Anyhow, he says it is this friend, who informed his sister, Sophie, of his whereabouts. His sister then called him (Dickson) to confirm. However, the call was picked by a police officer who directed her to the Industrial Area Police Station.
“I recall sobbing all the way to the hospital, asking time and again if my brother was alive, if he was alright, why the police officer had his phone... Upon seeing him, it’s like we exchanged roles as he kept asking me if he would be okay, time after time. His distress distressed me even more. I was the first to note that he had gone blind,” says Sophie.
The doctors handed her his file. She scanned through it and fell after reading a crushing line “a bullet lodged in the brain”!
As luck would have it, there were no available beds at KNH’s Intensive Care Unit. They made calls around with no luck, private hospitals that could take him in were asking for a steep deposit.
A neurosurgeon professor at KNH had already approved Dickson for surgery. They had put him on a drip for a combination of drugs to calm the brain and prevent convulsions. A doctor offered a solution by suggesting that Dickson sleep in the theatre since he was the last to be operated on.
Long surgery
The operation took 14-16 hours; from Wednesday evening to Thursday. However, the three doctors realised the bullet was in a delicate place and they couldn’t remove it.
The side effects were to be felt through headaches. Nevertheless, he was given 14 days to decide if the bullet would be removed or not.
On Thursday, around 2pm, a bed fell open in the ICU. From the ICU to the Neuro Ward, his vision started coming back gradually!
The hospital bill amounted to around Sh200,000. NHIF only paid for the Head CT Scan, but through the help of friends and family, they were able to raise the cash. He was discharged from hospital after 11 days.
He left the hospital with walking difficulties, blurred vision and stammering badly. He went to live with his sister. “I was torn between sending him home upcountry to stay with our parents and housing him. I had also contemplated employing a day house-help to take care of him,” says Sophie, a newly-married medic.

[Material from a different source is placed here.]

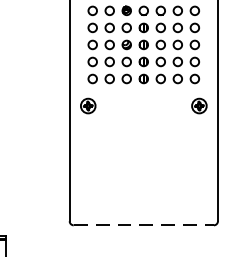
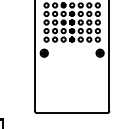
line: (144, 226) -> (72, 113), dashed -> solid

Dickson’s everyday constant question to her was, “Will I ever be okay?”
He admits that at some point, he started drowning in self-pity -- like when he couldn’t spell his name. He also couldn’t remember the spelling of simple words.

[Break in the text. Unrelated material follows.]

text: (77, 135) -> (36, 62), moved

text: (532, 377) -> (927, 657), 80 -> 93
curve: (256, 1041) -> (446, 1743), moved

Sophie taught him the things he couldn’t remember; like The Lord’s Prayer, The Grace, counting 1-10, days of the week and other simple things.
He was taken to an eye clinic for check-up two weeks after getting discharged from KNH. The ophthalmologist found out that his eye nerves were swollen, hence the problems with sight. That gave him a glimpse of hope.

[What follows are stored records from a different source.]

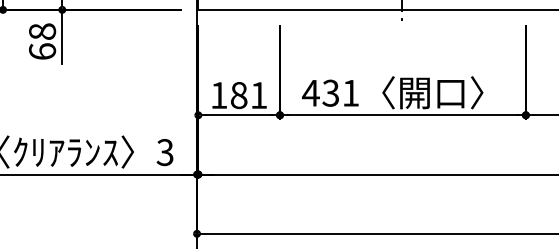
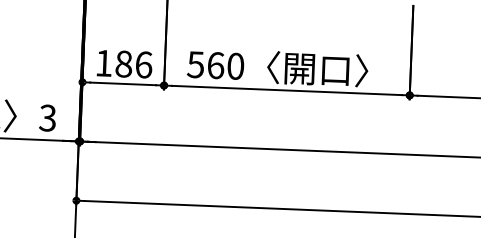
text: (330, 92) -> (215, 64), 431 -> 560
text: (259, 95) -> (144, 64), 181 -> 186

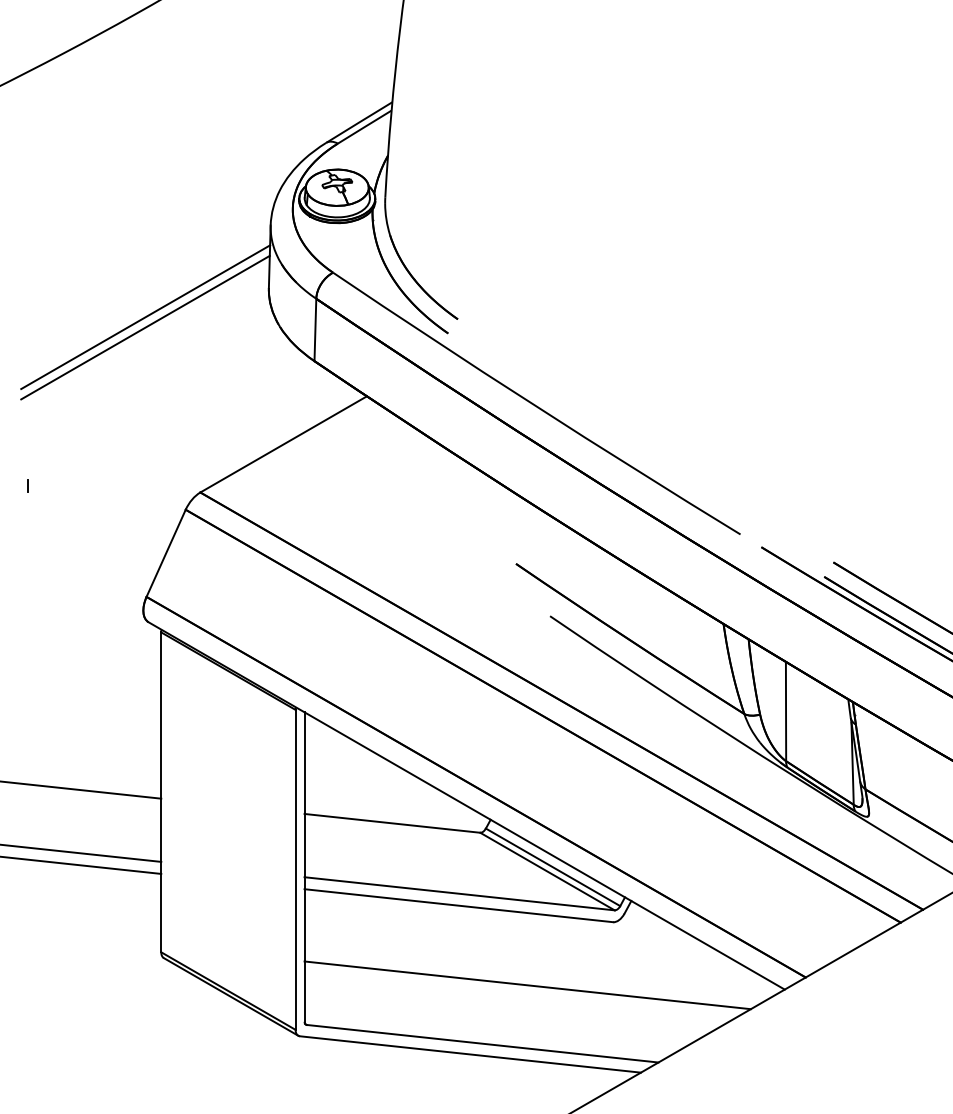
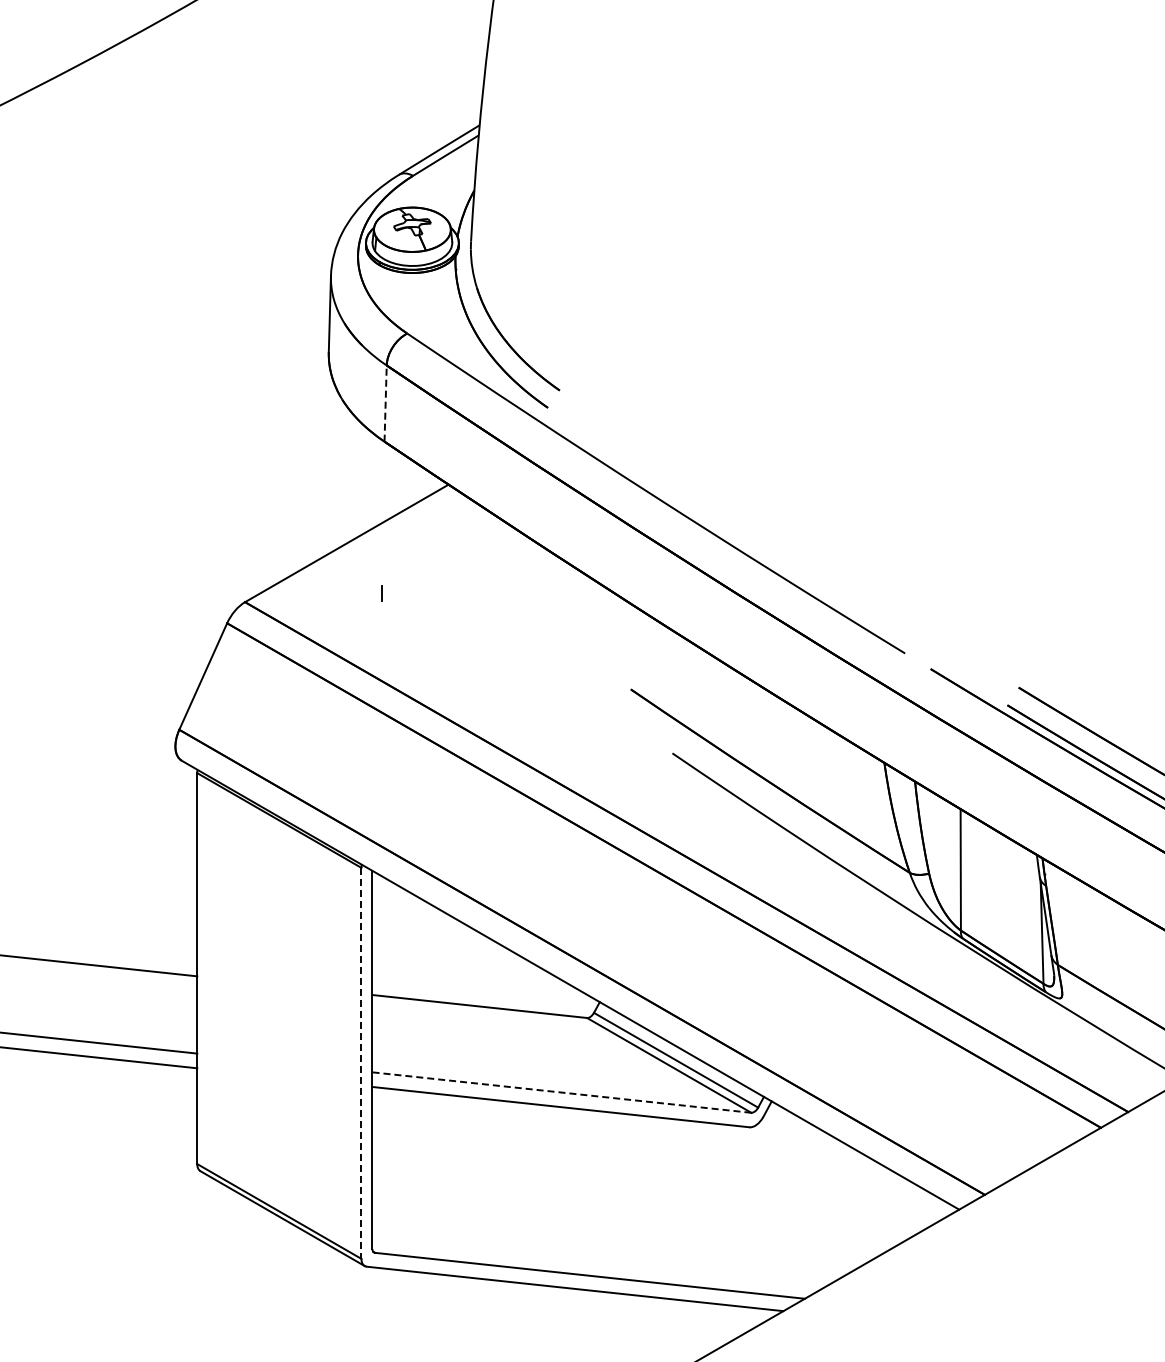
line: (145, 316) -> (178, 387), removed
line: (145, 327) -> (177, 400), removed
line: (315, 329) -> (385, 403), solid -> dashed
line: (28, 485) -> (381, 593), moved
line: (295, 869) -> (361, 1063), solid -> dashed
line: (459, 893) -> (561, 1092), solid -> dashed
line: (527, 985) -> (644, 1204), removed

All this time, Dickson was oblivious as to what had happened to him; except for the head staples that he had touched while in hospital. Sophie says she wanted him to heal physically and mentally so as to be ‘strong’ enough to handle the hard facts.
His recovery can be described with one word -- miraculous -- as his senior doctor had said that he would never regain his eye-sight. His vision, mobility and memory came back a few weeks after. June this year was his last checkup and the doctor’s report said he was very lucky. They still do not believe how he survived, and how his recovery process was that fast.
Some of the precautions he’s supposed to take are to avoid too much sun, magnetic fields, over-thinking, stress and extreme emotions.
Dickson went back to his house after three months and the motorbike was recovered three weeks after the incident. He, however, had to close down his shop after the ordeal.
Today he is optimistic. “The bullet will remain lodged in my brain forever. Baby Satrin Osinya’s bullet (Nairobi Governor Mike Sonko’s adopted son) was successfully removed. Hon Fedrick Oprong (former Amagoro Member of Parliament) lived with a bullet lodged in his head for 26 years, and died last year at the age of 83. I am optimistic. I will live. And I will have a great story,” Dickson says confidently.